* Questions
1 – In the article about Ludacris, what is the name of the album he is releasing in August?
2 – Resume the article about Ludacris and his film roles, carrying it on after its last sentence.

After Oscar, Ludacris Needs “Therapy”
Coming off of two consecutive mainstream chart-toppers — 2004’s Chicken-N-Beer and last year’s The Red Light District — Ludacris has made his name as a multiplatinum-selling Hot-lanta rapper. But now Luda’s a little worried that, despite all that hip-hop sweat, people may start confusing him with an actor named Chris Bridges.
“Some people know me from my movies but not my music — and that’s just absolutely crazy to me,” says the rapper, who made his breakthrough acting turn (under his real name, Bridges) in two Oscar-winning films this year, Hustle and Flow and Best Picture Crash. “That just goes to show the power of Hollywood.”
Fans will soon discover that that power has bled into the rapper’s sound as well, with the release of his latest album, Release Therapy, this August. “A lot of my music is definitely being influenced by me doing movies,” says Ludacris, who has come to see music “as kind of a theater of the mind.” One new track, produced by Timbaland and tentatively dubbed “Based on a True Story,” finds the rapper “saying my life is a motion picture. I’m using metaphors that have film words and different phrases in it to explain my life story in three different verses of a song.”

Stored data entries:

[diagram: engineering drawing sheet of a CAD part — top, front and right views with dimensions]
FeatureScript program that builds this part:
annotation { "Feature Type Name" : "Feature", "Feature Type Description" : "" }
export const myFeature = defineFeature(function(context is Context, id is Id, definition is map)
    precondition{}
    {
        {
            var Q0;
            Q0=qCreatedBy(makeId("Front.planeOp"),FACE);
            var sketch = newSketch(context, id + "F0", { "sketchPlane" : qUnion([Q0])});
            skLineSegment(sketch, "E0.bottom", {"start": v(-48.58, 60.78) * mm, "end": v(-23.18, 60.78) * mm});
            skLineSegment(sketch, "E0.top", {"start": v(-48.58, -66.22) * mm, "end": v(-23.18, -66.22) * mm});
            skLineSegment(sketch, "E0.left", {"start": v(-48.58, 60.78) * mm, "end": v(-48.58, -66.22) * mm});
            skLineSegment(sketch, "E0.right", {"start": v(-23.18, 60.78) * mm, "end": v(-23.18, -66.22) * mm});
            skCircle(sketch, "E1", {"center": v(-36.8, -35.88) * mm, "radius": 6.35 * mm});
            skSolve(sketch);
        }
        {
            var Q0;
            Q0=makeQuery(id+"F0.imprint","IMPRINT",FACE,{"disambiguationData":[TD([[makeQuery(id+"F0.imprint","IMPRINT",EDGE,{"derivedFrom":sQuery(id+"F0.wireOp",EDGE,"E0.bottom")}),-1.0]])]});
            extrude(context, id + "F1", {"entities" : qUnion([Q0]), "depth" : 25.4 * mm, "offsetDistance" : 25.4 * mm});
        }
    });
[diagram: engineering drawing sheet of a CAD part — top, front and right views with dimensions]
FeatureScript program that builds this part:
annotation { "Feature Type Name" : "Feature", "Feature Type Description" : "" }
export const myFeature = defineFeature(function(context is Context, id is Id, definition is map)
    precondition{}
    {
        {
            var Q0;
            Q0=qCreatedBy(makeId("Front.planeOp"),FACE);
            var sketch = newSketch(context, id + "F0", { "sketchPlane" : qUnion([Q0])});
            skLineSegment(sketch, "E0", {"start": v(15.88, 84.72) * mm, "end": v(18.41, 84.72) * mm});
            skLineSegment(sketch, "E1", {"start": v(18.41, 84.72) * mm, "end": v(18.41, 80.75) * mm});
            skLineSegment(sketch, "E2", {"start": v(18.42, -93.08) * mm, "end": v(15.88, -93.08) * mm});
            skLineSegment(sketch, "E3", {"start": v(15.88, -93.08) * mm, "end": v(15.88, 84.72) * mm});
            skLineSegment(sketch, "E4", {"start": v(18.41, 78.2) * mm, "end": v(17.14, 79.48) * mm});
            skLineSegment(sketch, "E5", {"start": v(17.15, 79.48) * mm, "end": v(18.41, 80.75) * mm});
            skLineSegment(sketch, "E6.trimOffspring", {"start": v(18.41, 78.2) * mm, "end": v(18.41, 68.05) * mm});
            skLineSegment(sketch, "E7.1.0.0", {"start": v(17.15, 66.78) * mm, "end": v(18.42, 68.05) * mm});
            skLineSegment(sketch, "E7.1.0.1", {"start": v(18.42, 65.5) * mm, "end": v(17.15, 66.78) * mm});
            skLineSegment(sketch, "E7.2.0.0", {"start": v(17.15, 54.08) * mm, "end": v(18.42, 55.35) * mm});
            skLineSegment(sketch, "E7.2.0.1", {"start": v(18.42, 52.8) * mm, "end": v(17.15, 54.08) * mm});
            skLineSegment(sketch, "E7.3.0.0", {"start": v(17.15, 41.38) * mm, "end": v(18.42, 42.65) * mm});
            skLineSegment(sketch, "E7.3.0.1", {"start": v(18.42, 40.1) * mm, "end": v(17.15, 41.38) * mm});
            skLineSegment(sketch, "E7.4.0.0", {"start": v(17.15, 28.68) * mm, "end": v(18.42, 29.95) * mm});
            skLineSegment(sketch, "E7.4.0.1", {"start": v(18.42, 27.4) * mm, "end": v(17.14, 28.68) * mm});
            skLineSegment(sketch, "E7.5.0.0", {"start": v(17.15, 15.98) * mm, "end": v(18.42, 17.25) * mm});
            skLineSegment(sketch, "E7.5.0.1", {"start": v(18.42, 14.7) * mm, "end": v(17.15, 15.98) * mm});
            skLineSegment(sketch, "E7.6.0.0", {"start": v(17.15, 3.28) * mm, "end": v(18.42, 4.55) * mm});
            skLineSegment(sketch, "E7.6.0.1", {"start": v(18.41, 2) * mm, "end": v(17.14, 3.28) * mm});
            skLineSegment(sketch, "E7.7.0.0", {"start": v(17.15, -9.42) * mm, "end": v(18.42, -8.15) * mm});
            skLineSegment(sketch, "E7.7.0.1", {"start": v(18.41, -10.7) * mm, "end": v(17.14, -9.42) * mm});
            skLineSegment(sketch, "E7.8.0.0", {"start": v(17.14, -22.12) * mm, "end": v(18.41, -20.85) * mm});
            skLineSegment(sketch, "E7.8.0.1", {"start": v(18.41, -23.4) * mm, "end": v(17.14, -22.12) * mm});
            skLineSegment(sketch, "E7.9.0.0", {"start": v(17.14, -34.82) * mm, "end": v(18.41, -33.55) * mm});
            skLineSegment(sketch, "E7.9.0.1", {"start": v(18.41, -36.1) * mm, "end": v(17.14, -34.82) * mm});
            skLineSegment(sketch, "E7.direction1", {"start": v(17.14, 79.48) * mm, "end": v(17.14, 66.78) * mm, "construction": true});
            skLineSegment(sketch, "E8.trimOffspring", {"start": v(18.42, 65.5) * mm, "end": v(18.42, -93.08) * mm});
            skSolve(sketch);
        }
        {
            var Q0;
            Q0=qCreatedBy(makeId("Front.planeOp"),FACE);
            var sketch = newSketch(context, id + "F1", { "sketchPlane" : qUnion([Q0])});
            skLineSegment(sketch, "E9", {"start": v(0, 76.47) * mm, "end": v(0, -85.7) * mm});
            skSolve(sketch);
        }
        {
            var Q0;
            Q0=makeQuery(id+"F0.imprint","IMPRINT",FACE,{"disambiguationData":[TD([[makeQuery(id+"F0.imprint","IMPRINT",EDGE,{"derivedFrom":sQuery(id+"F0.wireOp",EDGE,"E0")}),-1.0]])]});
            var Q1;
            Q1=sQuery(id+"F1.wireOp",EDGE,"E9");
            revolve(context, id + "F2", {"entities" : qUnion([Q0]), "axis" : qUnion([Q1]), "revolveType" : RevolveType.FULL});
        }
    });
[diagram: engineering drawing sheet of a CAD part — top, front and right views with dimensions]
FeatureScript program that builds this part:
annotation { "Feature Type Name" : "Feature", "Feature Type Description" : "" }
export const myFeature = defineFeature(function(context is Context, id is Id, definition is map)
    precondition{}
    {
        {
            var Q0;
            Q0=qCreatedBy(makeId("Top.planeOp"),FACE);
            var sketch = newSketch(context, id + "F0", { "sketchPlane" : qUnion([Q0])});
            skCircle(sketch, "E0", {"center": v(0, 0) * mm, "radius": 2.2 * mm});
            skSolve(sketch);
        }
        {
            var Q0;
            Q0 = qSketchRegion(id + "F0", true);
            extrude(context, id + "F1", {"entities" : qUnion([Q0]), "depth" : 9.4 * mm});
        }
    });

* Solved problems
1 – Release Therapy

2 –
In addition to Timbaland, Ludacris says St. Louis’ the TrakStarz, collaborator DJ Nasty, and Neptunes mastermind and solo artist Pharrell will work on two songs, including the track “Girls Gone Wild.” “His beats — I feel like they’re ahead of their time,” the rapper says of Pharrell.
“I’m extremely excited. I’m curious to see how this is going to go,” Ludacris admits of his return to his Number One game. “Music was my first love to begin with. I’m ready to get back out there — and raise the stakes.”